As if you don’t think you’re working hard enough, maternity leave is finished and it is time to head back to “work.”
Having a baby and not having to work, allows you to really think about what it is you are passionate about and how you can implement it into your daily life or turn it into a business.
I have a degree but I am underpaid. I can’t afford child care, my car isn’t mine, can barely make rent, formula is a necessity for my baby, student loans haunt me, and the list goes on. So starting a business with these factors isn’t sounding too ideal.
Where I’m at now definitely isn’t my passion. I feel stuck and I want to live my best life, with my daughter apart of it. So I stepped aside from that position and started looking for a new job. Yes, I quit without having another job lined up but I’m not just bumming it. I’m working Uber at nights. During the day I am able to watch my daughter then around 4:30/5:00 I drop her off and work until about midnight. It pays really well and honestly more than my job at times, which is sad.
Leaving my job was the best decision I could have made, plus coming back to some big changes really pushed me to resign. It had been about two months back and I was not happy. I could hear and see the signs, it was time to move on. I felt and currently feel free and at this point, I cannot risk my sanity for a job or for anybody. Thus my delayed posts, July was a time of reflection and relaxation. I spent time with family and friends, studied my word, traveled, and worked my own hours.
I have been applying to tons of places that all sound good on paper, but when I actually speak with a hiring recruiter, I feel uneasy. It’s like I know that I won’t be a good fit and twice after an in-person interview I said this was not what I was expecting, thanked them for their time, and left. You’re not going to trap me into some job just because the numbers sound good, nah. I know what I want and this ain’t it.

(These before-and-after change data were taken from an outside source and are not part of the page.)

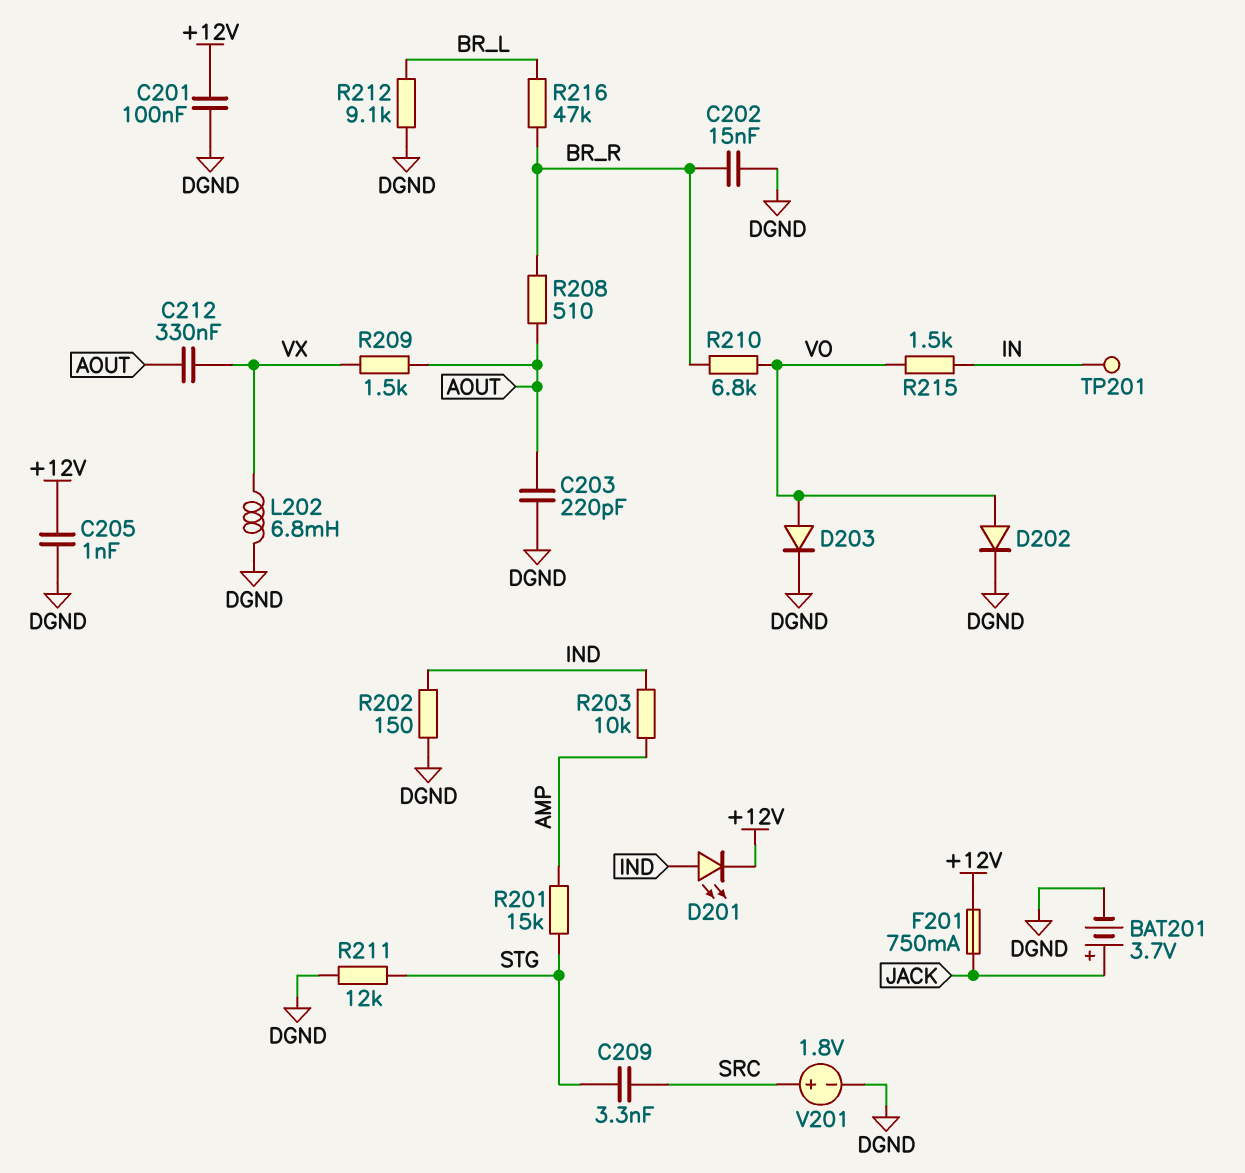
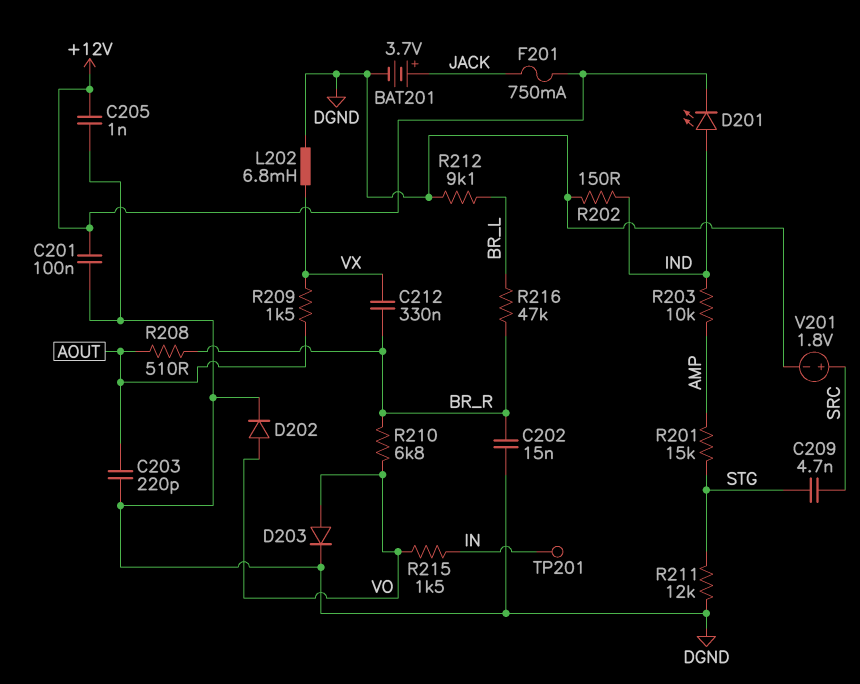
C209: 3.3nF (SRC, STG) -> 4.7nF (SRC, STG)
C212: 330nF (AOUT, VX) -> 330nF (BR_R, VX)

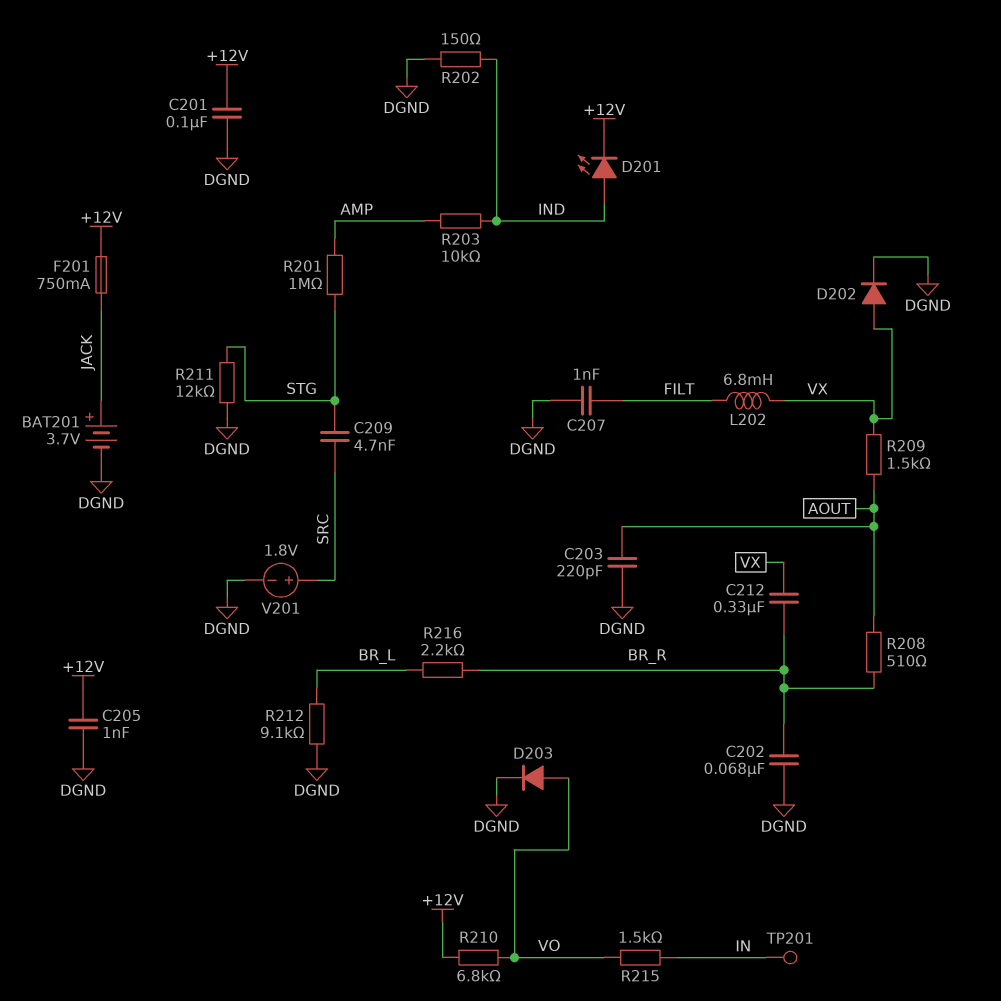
C202: 15nF (BR_R, DGND) -> 68nF (BR_R, DGND)
C207: none -> 1nF (DGND, FILT)
D202: diode (A VO, K DGND) -> diode (A VX, K DGND)
L202: 6.8mH (DGND, VX) -> 6.8mH (FILT, VX)
R201: 15k (AMP, STG) -> 1M (AMP, STG)
R210: 6.8k (BR_R, VO) -> 6.8k (+12V, VO)
R216: 47k (BR_L, BR_R) -> 2.2k (BR_L, BR_R)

I’ve put a list together and prayed over it and expecting God to show up on my requests.
While I’ve been driving customers around, a lot have discussed their careers and how they feel about where it has led them. Some are content, some unknowing, some complacent, and some in my same shoes. Searching. When they ask is this my full time job, I say, “for now.” But I know greater is coming for me and I must be patient.